• [Task requirements]
Write what comes next in the court opinion on commercial fishing and the alien land law cases, starting after its final sentence.

• [Document excerpt]
▬▬▬▬▬▬▬▬▬▬
The cases holding valid alien land laws (see Terrace v. Thompson, 263 U.S. 197 [44 S.Ct. 15, 68 L.Ed. 255] ; People v. Oyama, 29 Cal.2d 164 [173 P.2d 794]), are expressly distinguished from the case at bar. In distinguishing Truax v. Raich, supra, the United States Supreme Court states in Terrace v. Thompson, supra, 221: “In the opinion [Truax v. Raich] it was pointed out that the legislation there in question did not relate to the devolution of real property, but that the discrimination was imposed upon the conduct of ordinary private enterprise covering the entire field of industry with the exception of enterprises that were relatively very small. It was said that the right to work for a living in the common occupations of the community is a part of the freedom which it was the purpose of the Fourteenth Amendment to secure.
“In the case before us, the thing forbidden is very different. It is not an opportunity to earn a living in common occupations of the community, but it is the privilege of owning or controlling agricultural land within the State. The quality and allegiance of those who own, occupy and use the farm lands within its borders are matters of highest importance and affect the safety and power of the State itself.” [Emphasis added.] Assuming the soundness of that distinction and the alien land law cases, here we have a common occupation or calling, “commercial fishing,” and hence the Truax case controls. “Fishing was one of man’s earliest sources of food supply and it is still one of his most important means of livelihood.” (Encyclopedia of the Social Sciences, vol. III, p. 266.)
▬▬▬▬▬▬▬▬▬▬
• [Exercise data]
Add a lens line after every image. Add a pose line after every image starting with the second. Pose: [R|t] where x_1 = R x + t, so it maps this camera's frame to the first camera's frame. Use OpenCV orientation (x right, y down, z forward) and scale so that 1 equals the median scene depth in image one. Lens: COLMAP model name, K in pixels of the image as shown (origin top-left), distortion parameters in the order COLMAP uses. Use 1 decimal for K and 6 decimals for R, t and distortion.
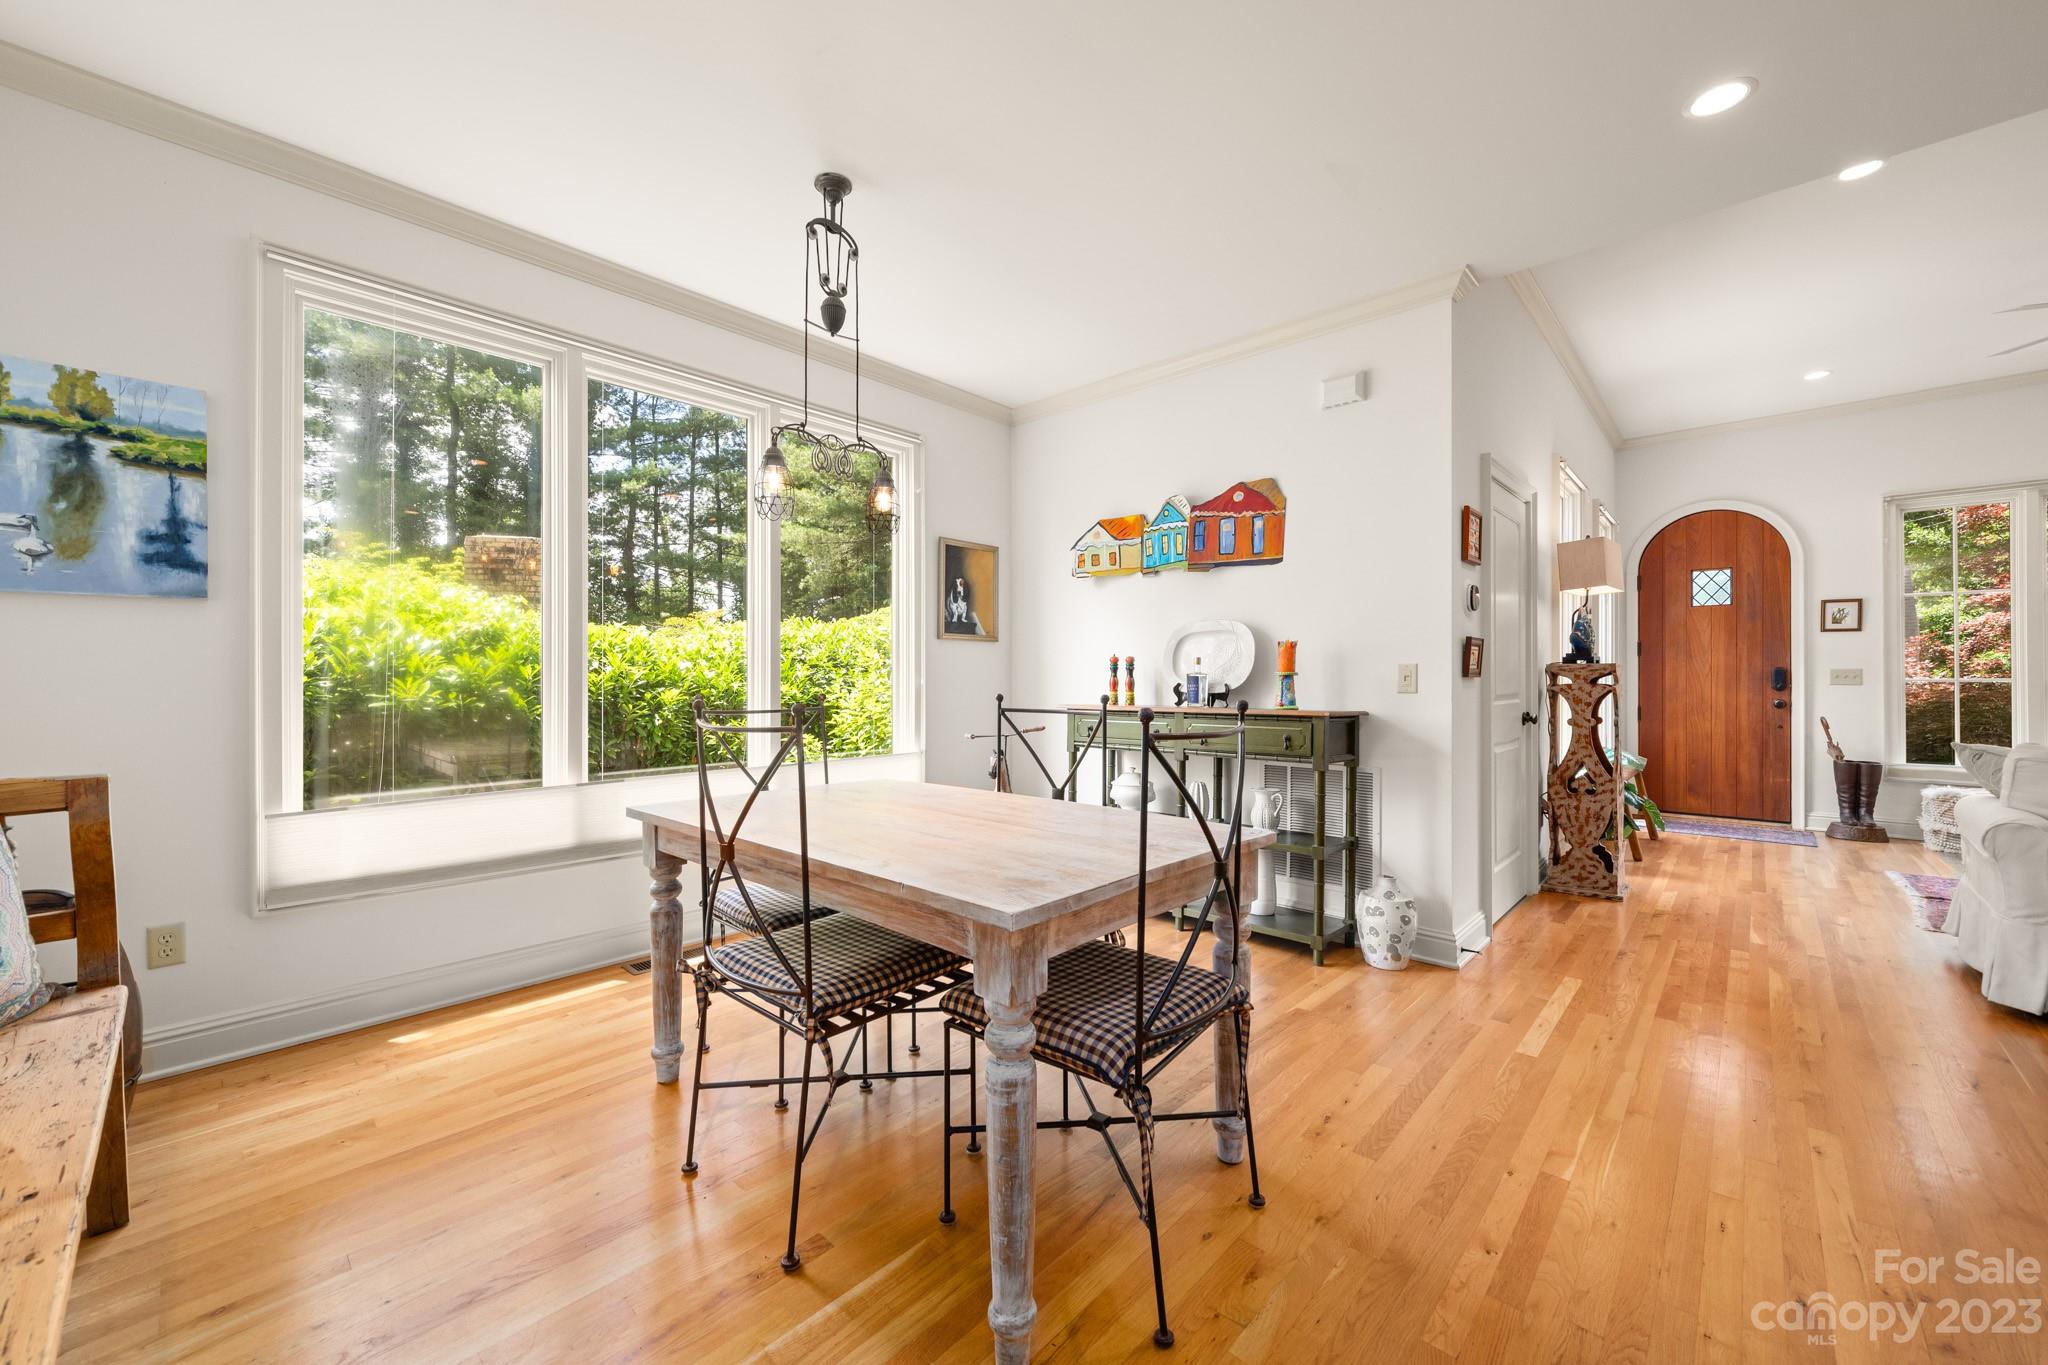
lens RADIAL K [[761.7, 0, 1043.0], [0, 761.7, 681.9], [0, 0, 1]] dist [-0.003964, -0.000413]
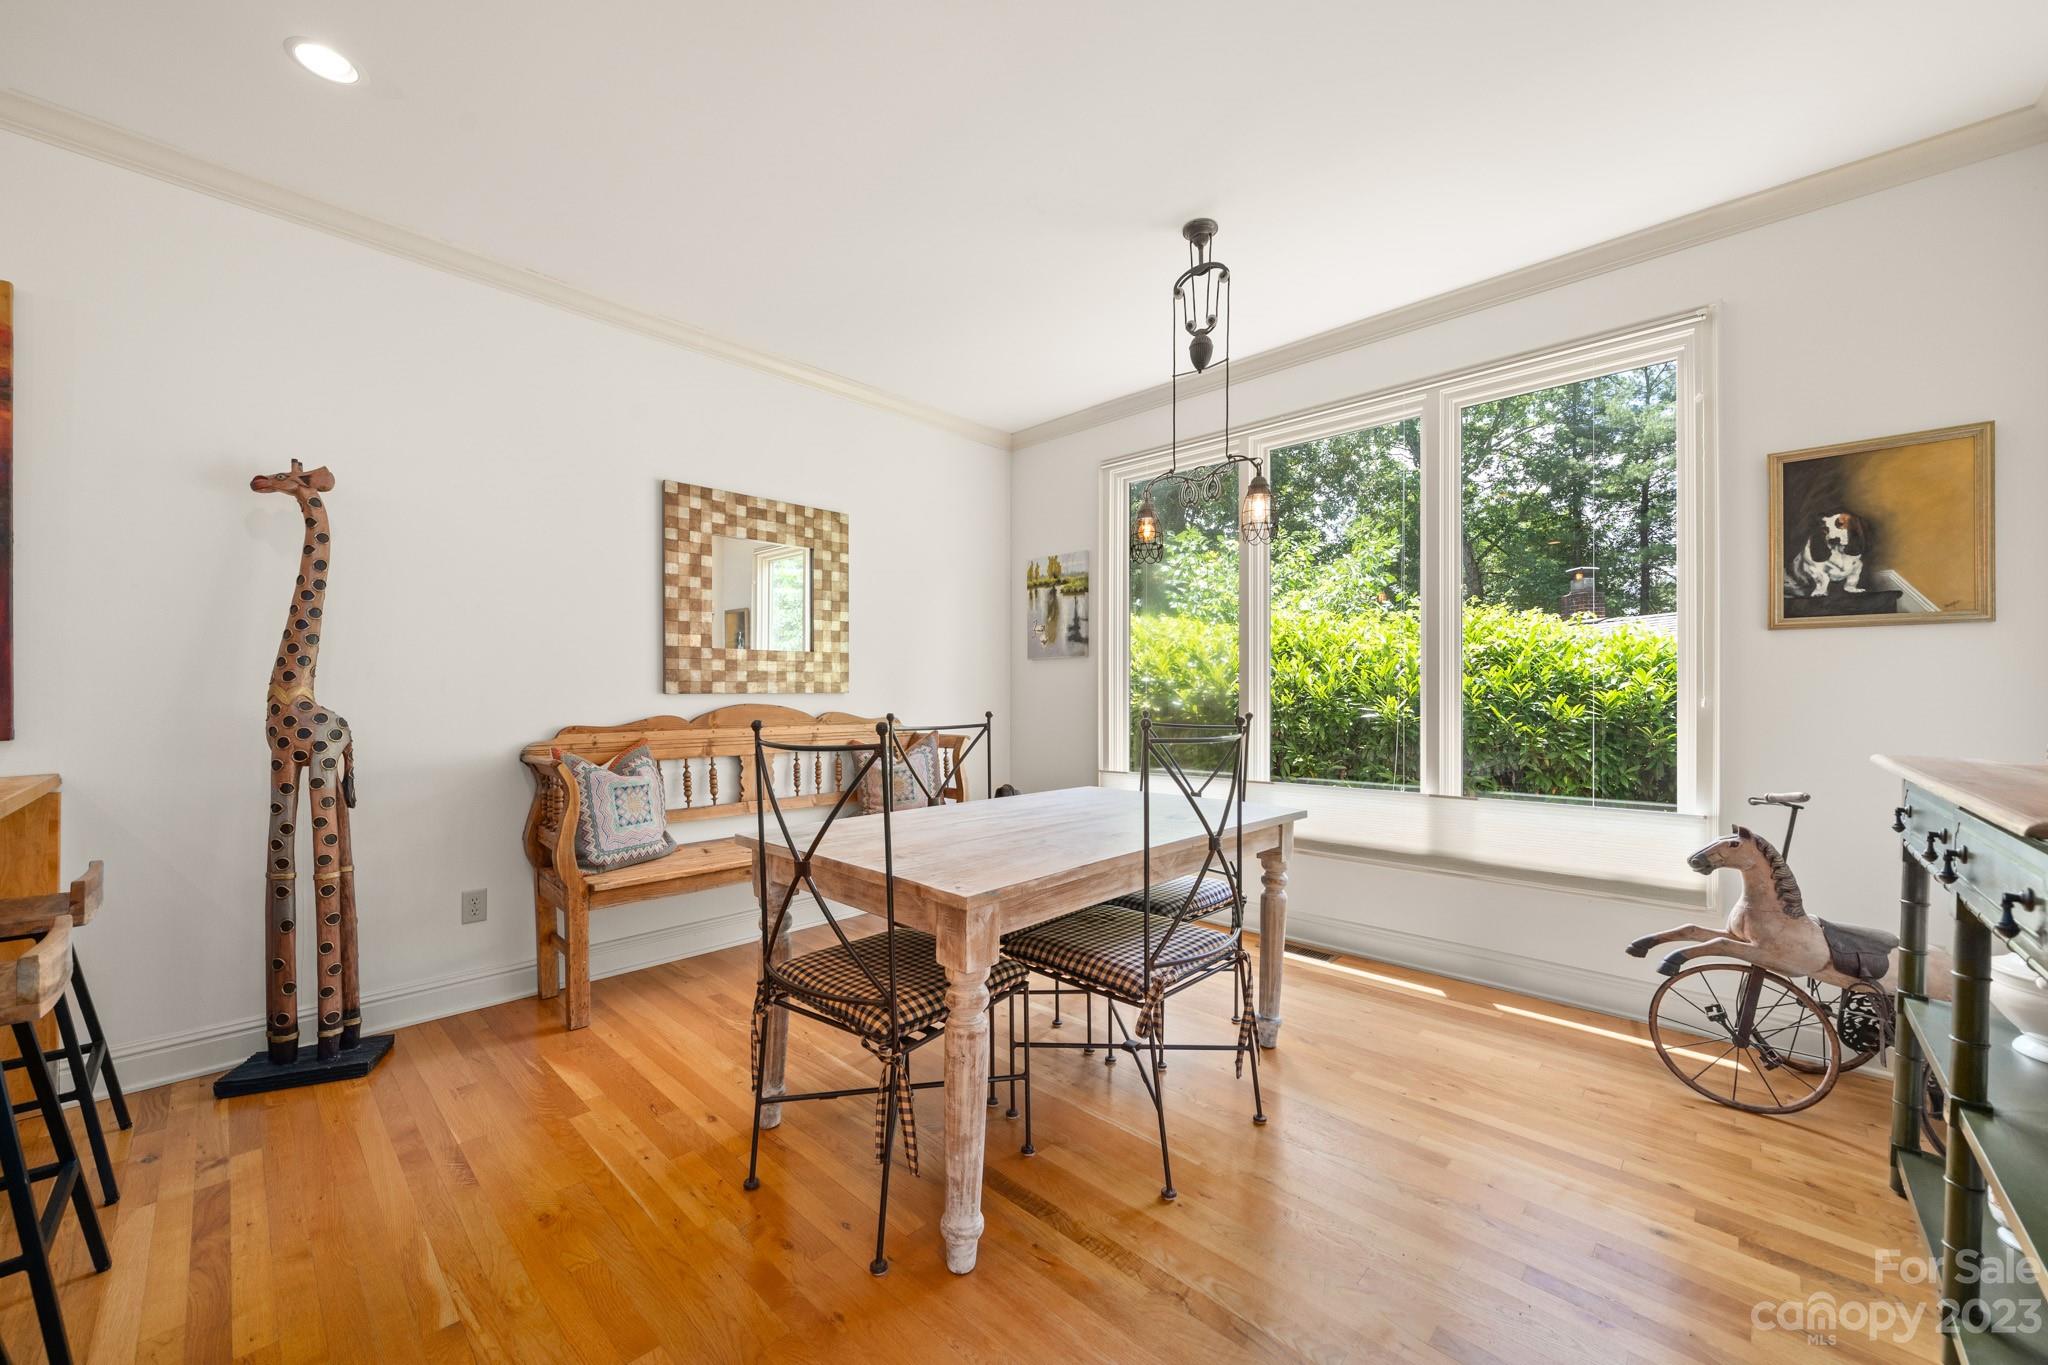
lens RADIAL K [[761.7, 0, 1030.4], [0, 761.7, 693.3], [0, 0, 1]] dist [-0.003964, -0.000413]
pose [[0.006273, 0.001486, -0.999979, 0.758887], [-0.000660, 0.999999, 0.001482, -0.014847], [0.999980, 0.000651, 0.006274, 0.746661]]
▬▬▬▬▬▬▬▬▬▬
• [Response to the task]
Finally, highly persuasive arguments may be made that the law in the instant case is aimed solely at Japanese in an obvious discrimination against a particular race, in spite of the fact that that race is not mentioned by name in the statute, by reason of the historical background of alien legislation and court decisions. (See 35 Cal.L.Rev. 7, 51.) It is *746settled that such legislation is invalid. (See Yick Wo v. Mop-kins, 118 U.S. 356 [6 S.Ct. 1064, 30 L.Ed. 220] ; Yu Cong Eng v. Trinidad, 271 U.S. 500 [46 S.Ct. 619, 70 L.Ed 1059].)
In my opinion, the learned trial judge was right in granting petitioner a peremptory writ of mandate and the judgment should therefore be affirmed.
Gibson, C. J., and Traynor, J., concurred.